Shortly before the scheduled premiere date, Richter informed Dvorák that the performance would have to be postponed because there was no time to rehearse and perform the music in the Philharmonic’s busy schedule. (The Philharmonic was, and is, a self-governing orchestra whose members are mainly employed as the ensemble of the Vienna Opera. Their heavy commitments allow them to give only a limited number of concerts every season.) The premiere was put off until March, Richter counseling that introducing such a grand and worthy new work during the frivolous carnival season of January and February was inappropriate. Pleading personal and family problems, however, Richter once again canceled the first performance, and Dvorák started to ask some questions of his Viennese friends. It seemed that there was sufficient anti-Czech feeling in those politically volatile days of the Dual Monarchy to cause local resentment against a young Czech composer who would have two important premieres in successive years. Dvorák, who had no taste for such quintessentially Viennese political machinations, gave the honor of the Symphony’s premiere to the Prague Philharmonic and conductor Adolf Cech, with whom he had played in the viola section of the orchestra of the National Provisional Theater in Prague earlier in his career. The work was first heard on March 25, 1881, in Prague. Despite his difficulties in getting the Symphony produced, Richter remained its ardent champion. Dvorák inscribed the score with a dedication to the conductor, and had Simrock send him one of the first copies. “On my return from London I find your splendid work awaiting me, whose dedication makes me truly proud,” Richter wrote to Dvorák in January 1882. “Words do not suffice to express my thanks; a performance worthy of this noble work must prove to you how highly I value it and the honor of the dedication.” Richter finally conducted the Symphony on May 15, 1882, in London.

Following soon after the appearance of the widely popular Slavonic Dances, Dvorák’s Sixth Symphony scored another immediate success. “No sooner was it published,” wrote Karel Hoffmeister, “than it made its way abroad to Leipzig, Rostock, Graz, Cologne, Frankfurt, New York [in 1883; Dvorák conducted it there in 1892, during the first year of his American sojourn] and Boston, finally attracting even the reserved public of England.” Though Dvorák had written five (then unpublished) symphonies before this one, the score was issued as “Symphony No. 1,” a situation arousing some surprise among audiences at the music’s maturity and accomplishment. “The Symphony showed itself to be a ripe work by an experienced composer whose artistic development had led him to his own individual form of expression,” wrote Frantisek Bartos. “With its maturity, individuality, sure touch and masterly construction of symphonic form, the composition proved itself to be the work of a master.”

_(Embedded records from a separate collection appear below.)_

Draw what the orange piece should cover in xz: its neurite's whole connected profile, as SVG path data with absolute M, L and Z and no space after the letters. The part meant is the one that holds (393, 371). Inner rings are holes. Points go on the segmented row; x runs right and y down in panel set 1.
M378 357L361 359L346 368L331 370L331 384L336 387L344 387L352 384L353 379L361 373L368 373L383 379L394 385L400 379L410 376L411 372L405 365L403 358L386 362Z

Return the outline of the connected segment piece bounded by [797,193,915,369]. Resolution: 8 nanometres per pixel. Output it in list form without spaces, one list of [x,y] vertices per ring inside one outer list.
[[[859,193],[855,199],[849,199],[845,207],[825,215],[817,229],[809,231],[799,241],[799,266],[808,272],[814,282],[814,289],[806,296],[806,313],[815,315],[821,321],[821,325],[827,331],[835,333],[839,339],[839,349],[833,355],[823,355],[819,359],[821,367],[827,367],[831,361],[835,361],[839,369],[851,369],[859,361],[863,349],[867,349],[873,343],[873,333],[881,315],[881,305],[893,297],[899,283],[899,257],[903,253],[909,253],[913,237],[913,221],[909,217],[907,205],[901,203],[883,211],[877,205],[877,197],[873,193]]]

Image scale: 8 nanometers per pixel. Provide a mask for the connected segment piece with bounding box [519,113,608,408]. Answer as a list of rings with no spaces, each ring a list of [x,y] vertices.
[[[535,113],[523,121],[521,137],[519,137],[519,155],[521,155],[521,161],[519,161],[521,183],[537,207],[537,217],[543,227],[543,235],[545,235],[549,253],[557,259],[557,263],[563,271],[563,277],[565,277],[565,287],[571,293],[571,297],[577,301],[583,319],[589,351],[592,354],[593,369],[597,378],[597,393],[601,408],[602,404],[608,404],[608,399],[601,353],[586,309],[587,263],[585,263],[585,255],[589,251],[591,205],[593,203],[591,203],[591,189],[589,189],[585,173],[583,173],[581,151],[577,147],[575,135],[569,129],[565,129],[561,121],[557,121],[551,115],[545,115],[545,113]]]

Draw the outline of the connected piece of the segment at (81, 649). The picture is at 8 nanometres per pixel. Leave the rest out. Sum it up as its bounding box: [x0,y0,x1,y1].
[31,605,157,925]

The Symphony No. 6 splendidly combines elements of the symphonic tradition as transmitted by Brahms with what Otakar Sourek called Dvorák’s “process of idealization” of Czech folk music. This characteristic style of Dvorák, uniting two great streams of concert and vernacular music, richly illumines the Symphony’s opening movement. The influence of Brahms (particularly of his Second Symphony of 1878) is clear in the music’s sylvan sonorities, motivic development and careful control of the ebb and flow of the lines of tension, while the folk quality is heard in the tunefulness of the themes and the many harmonic plangencies. Music so rich in reference is bound to excite the imagination of certain commentators, and Otakar Sourek heard in this movement “the humor and pride, the optimism and passion of the Czech people come to life, and in it breathes the sweet fragrance and unspoiled beauty of Czech woods and meadows.” Following the first movement are a lovely Adagio (Sir Donald Tovey claimed to “know of few pieces that improve more on acquaintance”) and a fiery Furiant, filled with the same powerful shifting accents borrowed from Bohemian dance that enliven so many of the Slavonic Dances. The bracing last movement, according to Hans-Hubert Schönzeler, “is the most convincing finale Dvorák ever wrote.”